Watch: Giant, illuminating ‘X’ sign taken down from headquarters after massive uproar
The giant and illuminating ‘X’ sign atop former Twitter’s San Francisco headquarters was dismantled on Monday (July 31) morning days after it was installed, following complaints about its safety and lack of permit.
Over the weekend, the San Francisco Department of Building Inspection received 24 complaints about the sign including "concerns about its structural safety and illumination”.
"I thought it was lightning, and I was very confused. I went to my window, I looked around, I didn't see anything. I thought it was maybe a police siren," resident Patricia Wallinga, who lives across the street, told CBS News.
After the rebranding announcement on July 23, the ‘X’ logo was hurriedly erected atop the building and was partly supported by sandbags.
Last week, the San Francisco police stopped workers from removing Twitter’s bird and vertical logo from the side of the building, saying they had not taped off the sidewalk to keep pedestrians safe if anything fell.
On Friday, Musk installed a giant X on top of Twitter’s building, which according to nearby residents beamed white light into their apartments.
Later, the city opened a complaint and launched a probe on the day the sign went up after it deemed X “unsafe” because it was built without a safety permit.
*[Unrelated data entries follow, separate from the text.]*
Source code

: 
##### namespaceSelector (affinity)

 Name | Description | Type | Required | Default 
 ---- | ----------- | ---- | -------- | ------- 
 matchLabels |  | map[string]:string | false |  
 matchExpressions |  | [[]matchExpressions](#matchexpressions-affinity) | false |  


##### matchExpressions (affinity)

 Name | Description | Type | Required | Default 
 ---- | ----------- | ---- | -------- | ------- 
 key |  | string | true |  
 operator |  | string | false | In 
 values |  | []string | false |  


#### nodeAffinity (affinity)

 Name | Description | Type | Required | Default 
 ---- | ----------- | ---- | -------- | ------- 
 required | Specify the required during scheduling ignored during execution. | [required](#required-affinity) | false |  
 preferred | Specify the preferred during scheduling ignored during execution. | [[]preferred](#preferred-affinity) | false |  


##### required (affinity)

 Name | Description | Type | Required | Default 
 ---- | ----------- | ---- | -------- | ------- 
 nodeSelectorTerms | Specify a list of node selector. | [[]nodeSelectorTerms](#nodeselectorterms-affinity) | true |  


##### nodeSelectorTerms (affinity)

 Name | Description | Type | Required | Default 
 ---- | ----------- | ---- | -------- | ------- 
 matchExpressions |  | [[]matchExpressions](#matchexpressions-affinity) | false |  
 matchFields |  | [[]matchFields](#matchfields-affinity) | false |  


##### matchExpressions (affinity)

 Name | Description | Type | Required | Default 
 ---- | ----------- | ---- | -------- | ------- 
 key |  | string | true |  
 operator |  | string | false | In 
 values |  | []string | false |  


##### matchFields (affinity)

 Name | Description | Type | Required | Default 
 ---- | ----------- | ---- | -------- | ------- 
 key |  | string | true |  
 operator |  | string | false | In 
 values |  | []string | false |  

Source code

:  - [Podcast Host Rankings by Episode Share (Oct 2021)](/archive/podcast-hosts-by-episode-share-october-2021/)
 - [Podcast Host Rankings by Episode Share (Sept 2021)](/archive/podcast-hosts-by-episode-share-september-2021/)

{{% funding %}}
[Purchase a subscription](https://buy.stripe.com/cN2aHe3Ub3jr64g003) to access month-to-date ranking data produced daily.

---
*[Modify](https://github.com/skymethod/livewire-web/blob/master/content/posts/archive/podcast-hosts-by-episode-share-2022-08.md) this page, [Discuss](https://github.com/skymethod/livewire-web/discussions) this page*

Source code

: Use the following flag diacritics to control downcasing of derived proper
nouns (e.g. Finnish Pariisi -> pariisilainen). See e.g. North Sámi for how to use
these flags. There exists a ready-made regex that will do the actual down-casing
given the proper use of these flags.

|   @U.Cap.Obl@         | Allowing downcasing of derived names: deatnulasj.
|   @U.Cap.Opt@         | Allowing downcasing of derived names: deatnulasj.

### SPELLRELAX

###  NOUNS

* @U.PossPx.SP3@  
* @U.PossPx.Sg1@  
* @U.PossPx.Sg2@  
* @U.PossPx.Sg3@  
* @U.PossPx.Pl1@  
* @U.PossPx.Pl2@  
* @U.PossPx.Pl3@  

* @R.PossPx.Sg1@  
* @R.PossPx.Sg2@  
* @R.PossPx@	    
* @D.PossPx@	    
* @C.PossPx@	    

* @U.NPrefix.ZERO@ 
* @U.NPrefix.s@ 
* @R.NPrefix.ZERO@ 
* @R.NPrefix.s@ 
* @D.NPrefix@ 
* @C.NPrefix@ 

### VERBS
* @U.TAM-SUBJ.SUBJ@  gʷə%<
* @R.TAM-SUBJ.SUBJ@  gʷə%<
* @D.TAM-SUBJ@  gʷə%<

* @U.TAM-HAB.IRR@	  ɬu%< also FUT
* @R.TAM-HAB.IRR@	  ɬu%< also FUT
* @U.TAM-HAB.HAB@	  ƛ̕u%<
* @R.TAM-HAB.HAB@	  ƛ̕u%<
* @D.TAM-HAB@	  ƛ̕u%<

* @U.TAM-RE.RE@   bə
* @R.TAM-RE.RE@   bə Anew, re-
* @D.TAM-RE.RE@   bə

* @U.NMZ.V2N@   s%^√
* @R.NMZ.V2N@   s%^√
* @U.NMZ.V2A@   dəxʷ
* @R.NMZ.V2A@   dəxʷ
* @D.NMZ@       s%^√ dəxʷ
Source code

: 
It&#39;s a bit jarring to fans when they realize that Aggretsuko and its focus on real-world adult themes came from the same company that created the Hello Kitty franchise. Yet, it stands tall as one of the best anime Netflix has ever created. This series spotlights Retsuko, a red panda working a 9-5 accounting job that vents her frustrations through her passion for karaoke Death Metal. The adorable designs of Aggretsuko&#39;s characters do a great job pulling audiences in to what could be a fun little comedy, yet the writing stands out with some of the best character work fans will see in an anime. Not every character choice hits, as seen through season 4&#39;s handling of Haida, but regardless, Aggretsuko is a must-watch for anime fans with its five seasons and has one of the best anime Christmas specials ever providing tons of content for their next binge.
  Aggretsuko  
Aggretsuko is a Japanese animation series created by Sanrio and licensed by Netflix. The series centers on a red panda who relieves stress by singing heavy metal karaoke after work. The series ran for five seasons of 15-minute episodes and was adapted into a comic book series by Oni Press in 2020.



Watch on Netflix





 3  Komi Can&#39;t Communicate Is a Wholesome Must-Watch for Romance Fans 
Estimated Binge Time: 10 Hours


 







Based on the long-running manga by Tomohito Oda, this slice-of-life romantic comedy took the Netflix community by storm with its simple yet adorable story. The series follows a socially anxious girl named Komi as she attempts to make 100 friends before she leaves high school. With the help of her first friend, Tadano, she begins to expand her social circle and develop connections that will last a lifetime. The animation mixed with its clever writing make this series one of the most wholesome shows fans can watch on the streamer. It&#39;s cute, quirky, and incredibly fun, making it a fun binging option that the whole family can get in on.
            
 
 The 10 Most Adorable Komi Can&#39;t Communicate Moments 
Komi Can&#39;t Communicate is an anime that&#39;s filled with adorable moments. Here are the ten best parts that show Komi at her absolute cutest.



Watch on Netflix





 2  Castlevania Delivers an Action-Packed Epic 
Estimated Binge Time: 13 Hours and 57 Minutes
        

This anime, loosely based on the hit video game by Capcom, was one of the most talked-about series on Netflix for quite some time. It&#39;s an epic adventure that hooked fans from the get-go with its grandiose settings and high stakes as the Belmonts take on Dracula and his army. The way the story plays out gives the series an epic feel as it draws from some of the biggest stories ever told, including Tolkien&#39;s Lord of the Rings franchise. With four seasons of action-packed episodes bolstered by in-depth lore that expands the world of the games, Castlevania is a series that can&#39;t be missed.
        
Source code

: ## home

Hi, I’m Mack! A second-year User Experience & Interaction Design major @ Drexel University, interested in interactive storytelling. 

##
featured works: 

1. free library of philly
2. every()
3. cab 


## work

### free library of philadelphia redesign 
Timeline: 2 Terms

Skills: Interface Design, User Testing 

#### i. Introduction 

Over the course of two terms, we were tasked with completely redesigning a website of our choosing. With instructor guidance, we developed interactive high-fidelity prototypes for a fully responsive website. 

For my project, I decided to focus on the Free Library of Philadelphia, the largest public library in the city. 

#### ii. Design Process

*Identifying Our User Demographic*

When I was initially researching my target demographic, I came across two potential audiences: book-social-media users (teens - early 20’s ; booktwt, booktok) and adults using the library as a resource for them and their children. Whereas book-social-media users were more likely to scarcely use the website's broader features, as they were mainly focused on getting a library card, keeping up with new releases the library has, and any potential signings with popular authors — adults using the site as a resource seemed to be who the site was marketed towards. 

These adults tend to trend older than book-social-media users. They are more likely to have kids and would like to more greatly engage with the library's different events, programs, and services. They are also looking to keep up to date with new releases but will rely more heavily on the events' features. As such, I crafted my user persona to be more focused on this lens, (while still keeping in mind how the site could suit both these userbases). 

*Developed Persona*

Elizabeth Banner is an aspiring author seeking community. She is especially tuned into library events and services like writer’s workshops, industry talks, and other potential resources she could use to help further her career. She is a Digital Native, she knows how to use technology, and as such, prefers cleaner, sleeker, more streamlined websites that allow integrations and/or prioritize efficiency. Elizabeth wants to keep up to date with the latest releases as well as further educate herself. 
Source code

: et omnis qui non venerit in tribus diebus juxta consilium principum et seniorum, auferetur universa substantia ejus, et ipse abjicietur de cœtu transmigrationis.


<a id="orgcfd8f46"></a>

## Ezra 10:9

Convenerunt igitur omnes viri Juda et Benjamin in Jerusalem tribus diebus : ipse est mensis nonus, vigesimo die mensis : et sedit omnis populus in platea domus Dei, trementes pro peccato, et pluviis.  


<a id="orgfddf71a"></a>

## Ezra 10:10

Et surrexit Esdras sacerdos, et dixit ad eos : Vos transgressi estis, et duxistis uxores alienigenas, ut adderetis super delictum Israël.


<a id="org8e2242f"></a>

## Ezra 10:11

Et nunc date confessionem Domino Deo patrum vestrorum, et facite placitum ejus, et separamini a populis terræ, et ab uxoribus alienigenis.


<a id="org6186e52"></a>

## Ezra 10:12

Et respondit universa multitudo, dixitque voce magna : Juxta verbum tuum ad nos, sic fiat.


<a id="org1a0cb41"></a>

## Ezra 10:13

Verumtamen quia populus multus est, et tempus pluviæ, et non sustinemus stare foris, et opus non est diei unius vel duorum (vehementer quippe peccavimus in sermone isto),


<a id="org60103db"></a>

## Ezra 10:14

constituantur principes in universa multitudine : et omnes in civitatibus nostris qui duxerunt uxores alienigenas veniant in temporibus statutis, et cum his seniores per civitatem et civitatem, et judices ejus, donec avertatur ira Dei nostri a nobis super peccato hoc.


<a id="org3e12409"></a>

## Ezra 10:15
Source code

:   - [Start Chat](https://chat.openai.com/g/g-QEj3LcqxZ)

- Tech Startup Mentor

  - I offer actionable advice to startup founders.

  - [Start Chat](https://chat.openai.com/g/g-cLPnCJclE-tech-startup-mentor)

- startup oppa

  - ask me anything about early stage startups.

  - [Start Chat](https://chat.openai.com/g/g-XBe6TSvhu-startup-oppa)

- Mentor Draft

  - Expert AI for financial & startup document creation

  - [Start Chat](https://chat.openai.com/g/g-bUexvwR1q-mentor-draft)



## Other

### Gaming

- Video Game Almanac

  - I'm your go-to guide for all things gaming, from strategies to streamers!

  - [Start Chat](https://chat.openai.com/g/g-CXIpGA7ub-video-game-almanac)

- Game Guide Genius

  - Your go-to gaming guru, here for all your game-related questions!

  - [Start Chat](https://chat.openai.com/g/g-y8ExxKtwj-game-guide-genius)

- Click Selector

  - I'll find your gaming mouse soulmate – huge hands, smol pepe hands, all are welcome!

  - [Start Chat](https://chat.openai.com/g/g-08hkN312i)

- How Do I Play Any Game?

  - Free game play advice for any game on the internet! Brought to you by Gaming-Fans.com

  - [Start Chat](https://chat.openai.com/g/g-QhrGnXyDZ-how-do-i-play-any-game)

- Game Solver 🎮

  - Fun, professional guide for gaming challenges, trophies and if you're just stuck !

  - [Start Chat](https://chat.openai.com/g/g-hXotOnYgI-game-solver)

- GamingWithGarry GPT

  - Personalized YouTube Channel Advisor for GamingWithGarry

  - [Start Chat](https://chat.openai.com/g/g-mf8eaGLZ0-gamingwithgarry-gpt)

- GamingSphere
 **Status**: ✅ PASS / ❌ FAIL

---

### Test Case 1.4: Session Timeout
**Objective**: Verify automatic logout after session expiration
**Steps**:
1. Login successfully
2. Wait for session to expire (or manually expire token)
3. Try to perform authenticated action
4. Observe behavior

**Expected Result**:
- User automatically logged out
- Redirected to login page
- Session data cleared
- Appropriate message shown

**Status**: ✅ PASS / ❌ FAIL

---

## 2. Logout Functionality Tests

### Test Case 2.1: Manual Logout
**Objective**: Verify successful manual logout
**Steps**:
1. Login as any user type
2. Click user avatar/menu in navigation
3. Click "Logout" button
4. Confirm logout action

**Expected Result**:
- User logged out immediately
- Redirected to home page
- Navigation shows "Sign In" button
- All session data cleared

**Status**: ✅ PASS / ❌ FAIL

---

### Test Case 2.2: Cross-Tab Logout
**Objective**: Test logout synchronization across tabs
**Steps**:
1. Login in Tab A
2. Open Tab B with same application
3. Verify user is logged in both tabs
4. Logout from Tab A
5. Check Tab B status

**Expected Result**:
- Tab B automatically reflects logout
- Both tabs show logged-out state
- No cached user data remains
“Any replacement letters or symbols would require a permit to ensure consistency with the historic nature of the building and to make sure additions are safely attached to the sign," a spokesperson for the Department of Building Inspection told The Associated Press.
Department of Building Inspection spokesperson Patrick Hannan said that a city inspector tried to get to the building's roof when the complaints started pouring in but he was denied access twice.
In an interview with The Verge, Hannan said that no permit is needed to take down the logo but, "due to safety concerns, the permit can be secured after the structure is taken down."
He said that the building’s owner would be fined for “building permits for the installation and removal of the structure” and to cover the department’s inspection and investigation costs.